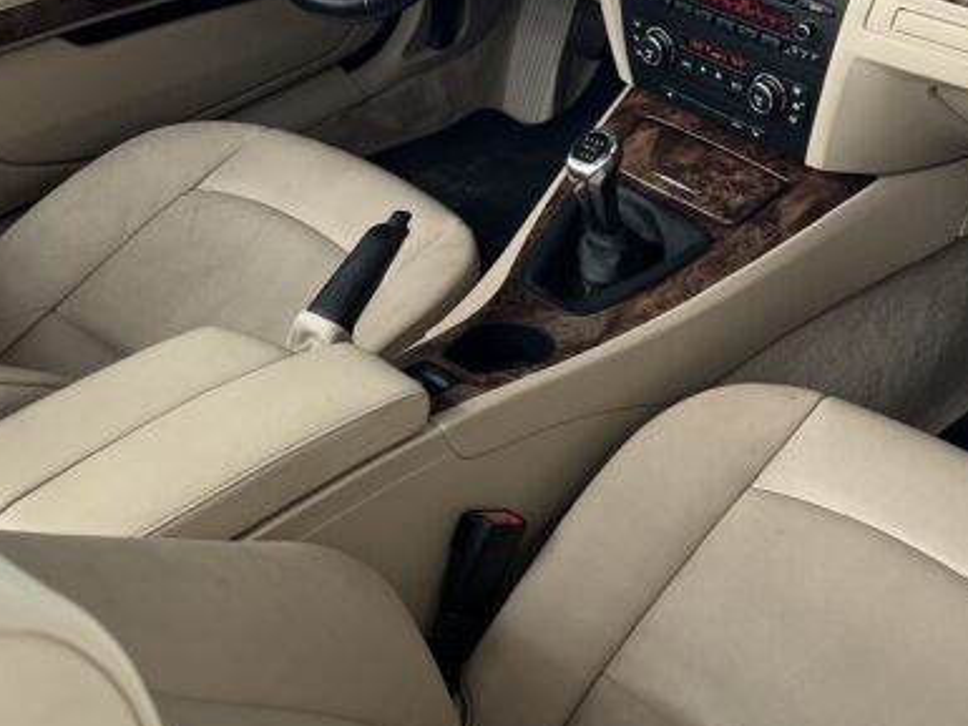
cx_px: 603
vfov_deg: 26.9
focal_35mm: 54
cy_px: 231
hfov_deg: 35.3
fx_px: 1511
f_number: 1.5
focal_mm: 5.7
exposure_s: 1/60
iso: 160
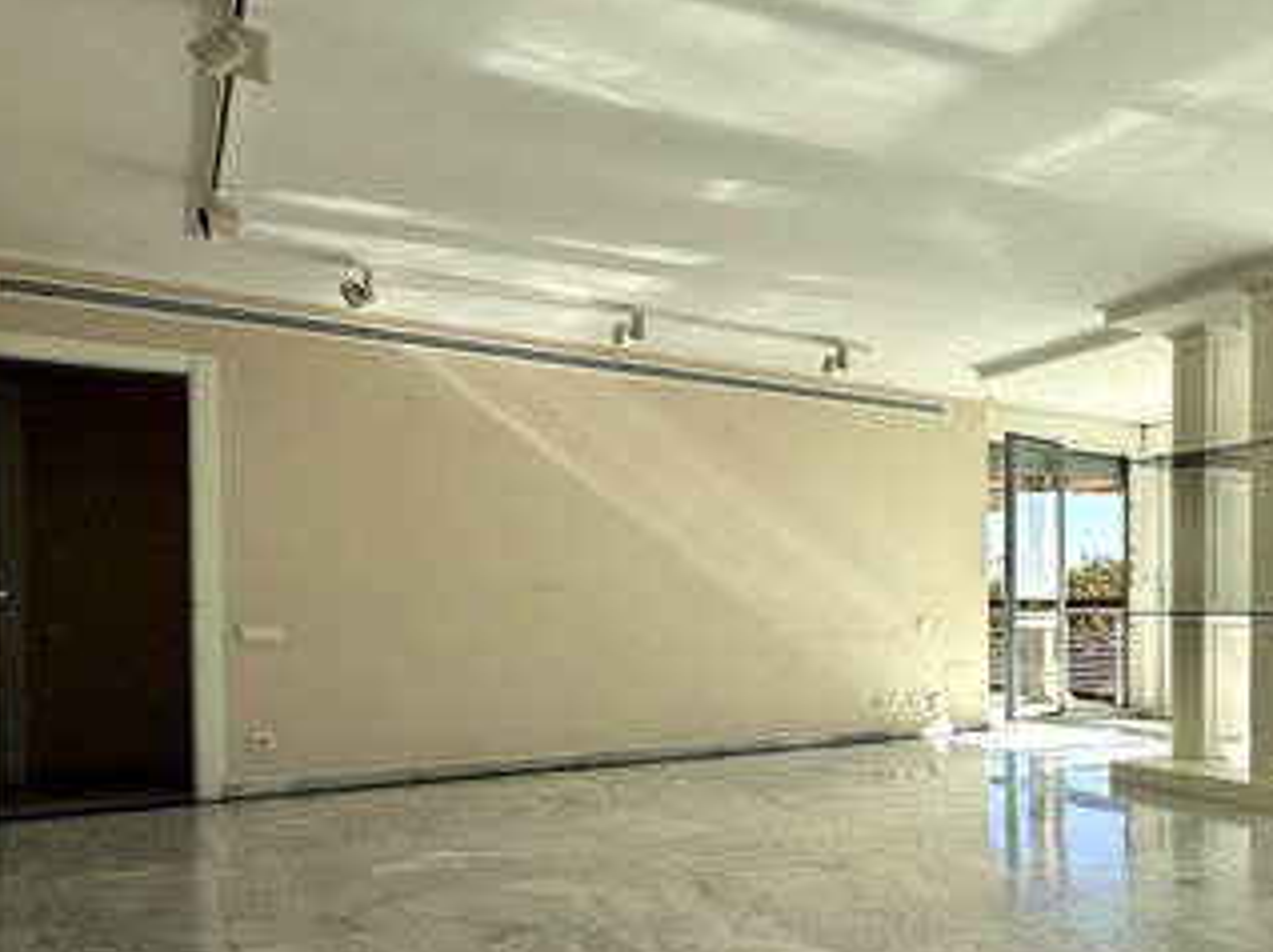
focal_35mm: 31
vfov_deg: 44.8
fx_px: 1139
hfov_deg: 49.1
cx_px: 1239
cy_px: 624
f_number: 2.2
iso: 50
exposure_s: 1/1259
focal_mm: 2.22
______________________________
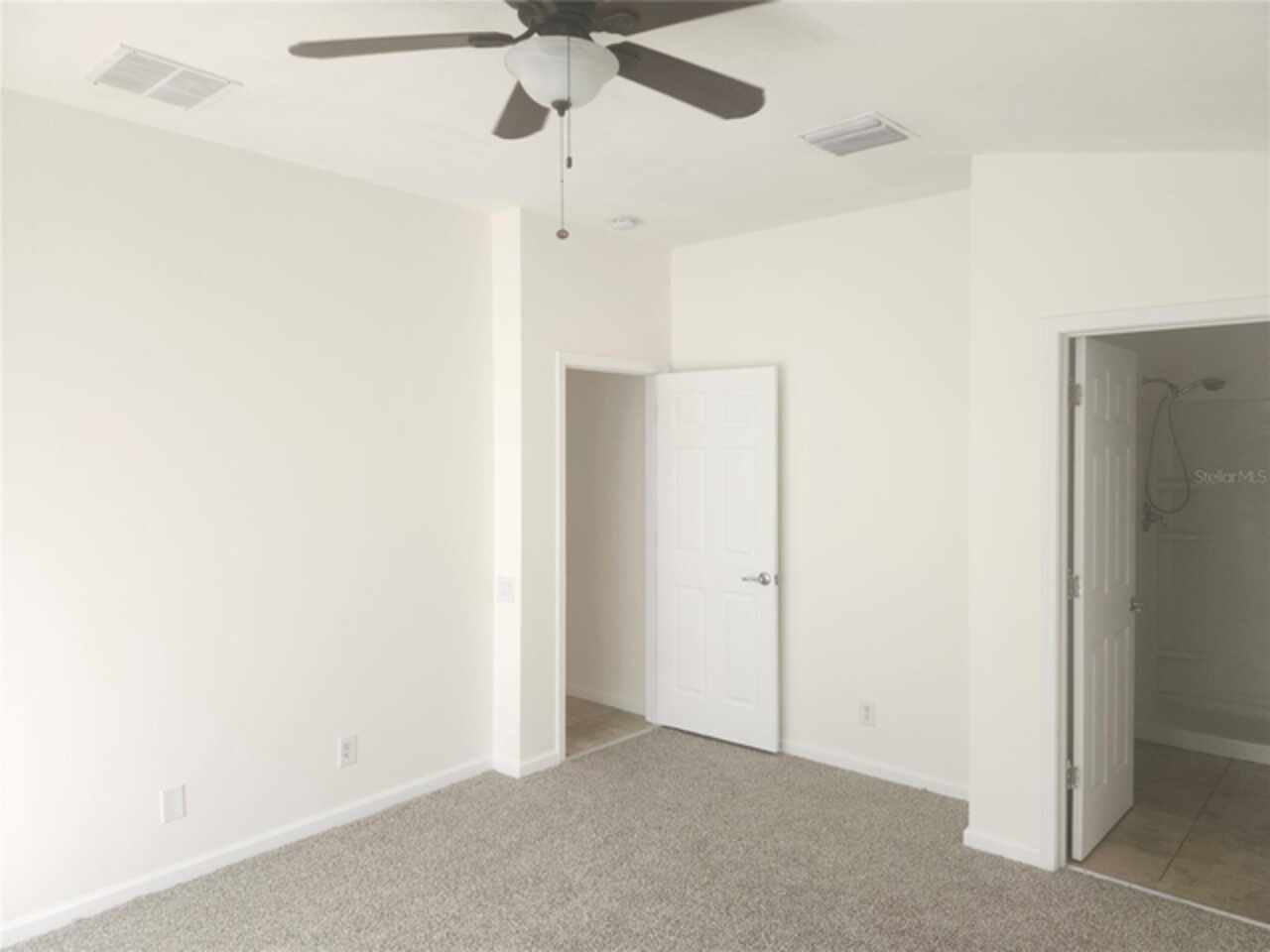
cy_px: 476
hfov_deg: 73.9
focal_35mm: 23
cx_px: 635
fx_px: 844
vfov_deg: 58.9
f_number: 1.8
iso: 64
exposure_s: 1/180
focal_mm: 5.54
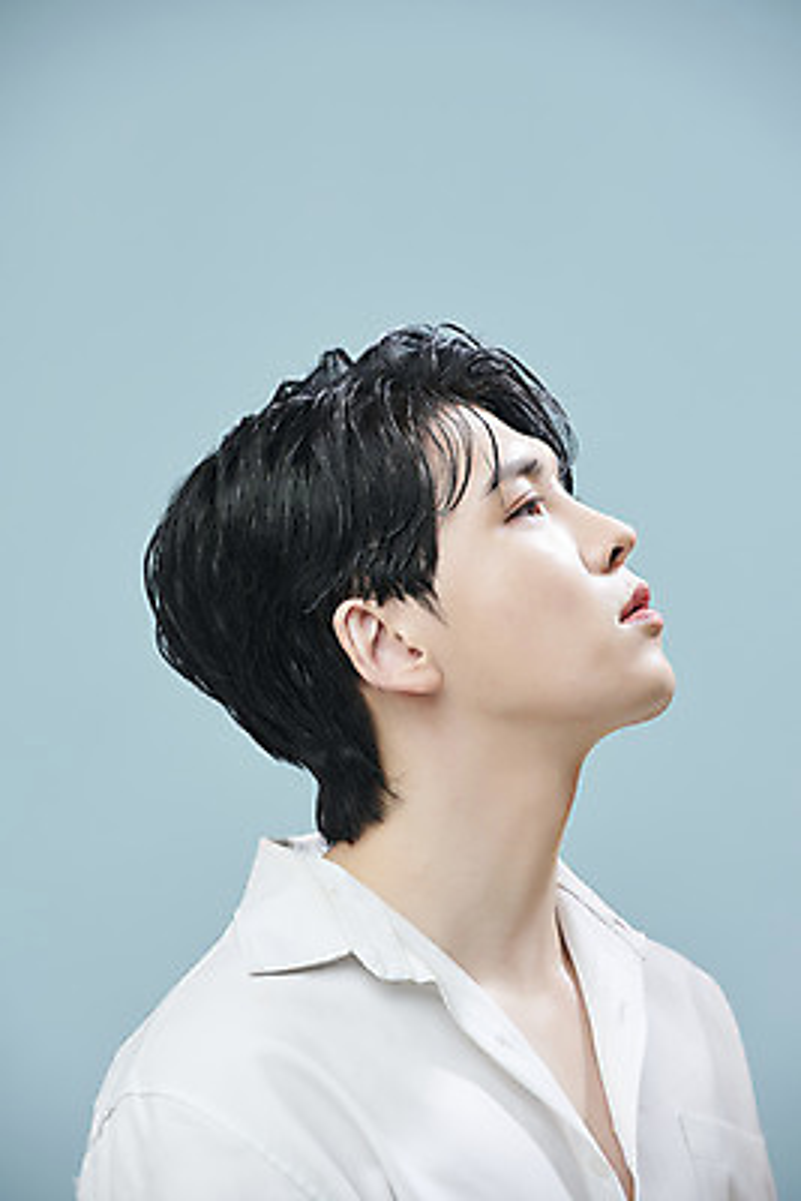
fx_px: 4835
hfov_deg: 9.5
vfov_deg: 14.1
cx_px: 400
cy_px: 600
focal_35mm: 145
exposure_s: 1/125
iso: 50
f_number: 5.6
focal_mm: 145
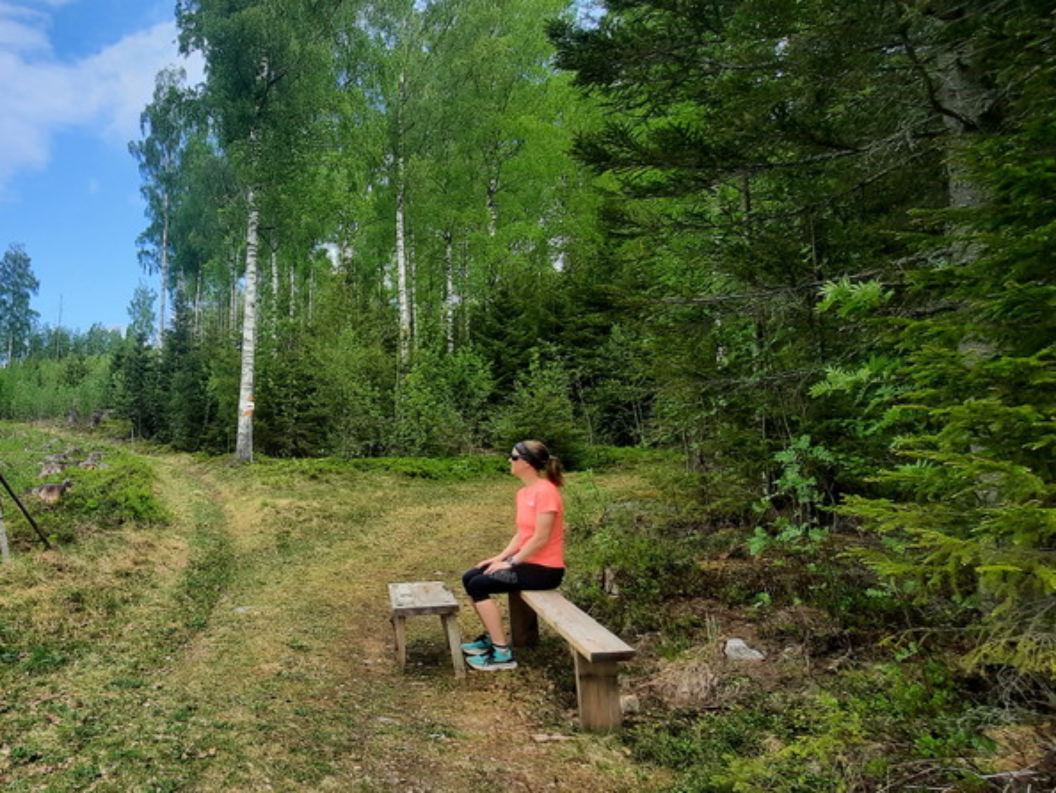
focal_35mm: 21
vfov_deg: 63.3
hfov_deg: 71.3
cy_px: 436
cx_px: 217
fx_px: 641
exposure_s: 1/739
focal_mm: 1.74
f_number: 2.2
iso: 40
______________________________
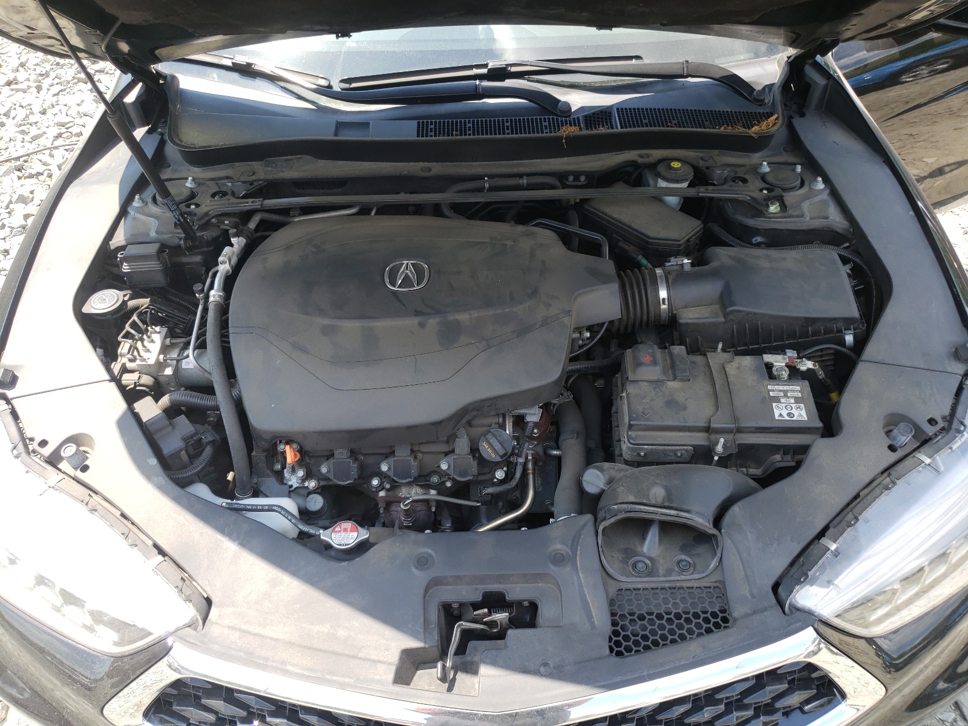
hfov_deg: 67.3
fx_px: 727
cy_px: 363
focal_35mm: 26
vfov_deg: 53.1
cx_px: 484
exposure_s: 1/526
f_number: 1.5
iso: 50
______________________________
Beginning at the line with "fx_px: 1139" and stopping after the line with "focal_mm: 2.22", please write out every line of the data above exactly and nothing else.

fx_px: 1139
hfov_deg: 49.1
cx_px: 1239
cy_px: 624
f_number: 2.2
iso: 50
exposure_s: 1/1259
focal_mm: 2.22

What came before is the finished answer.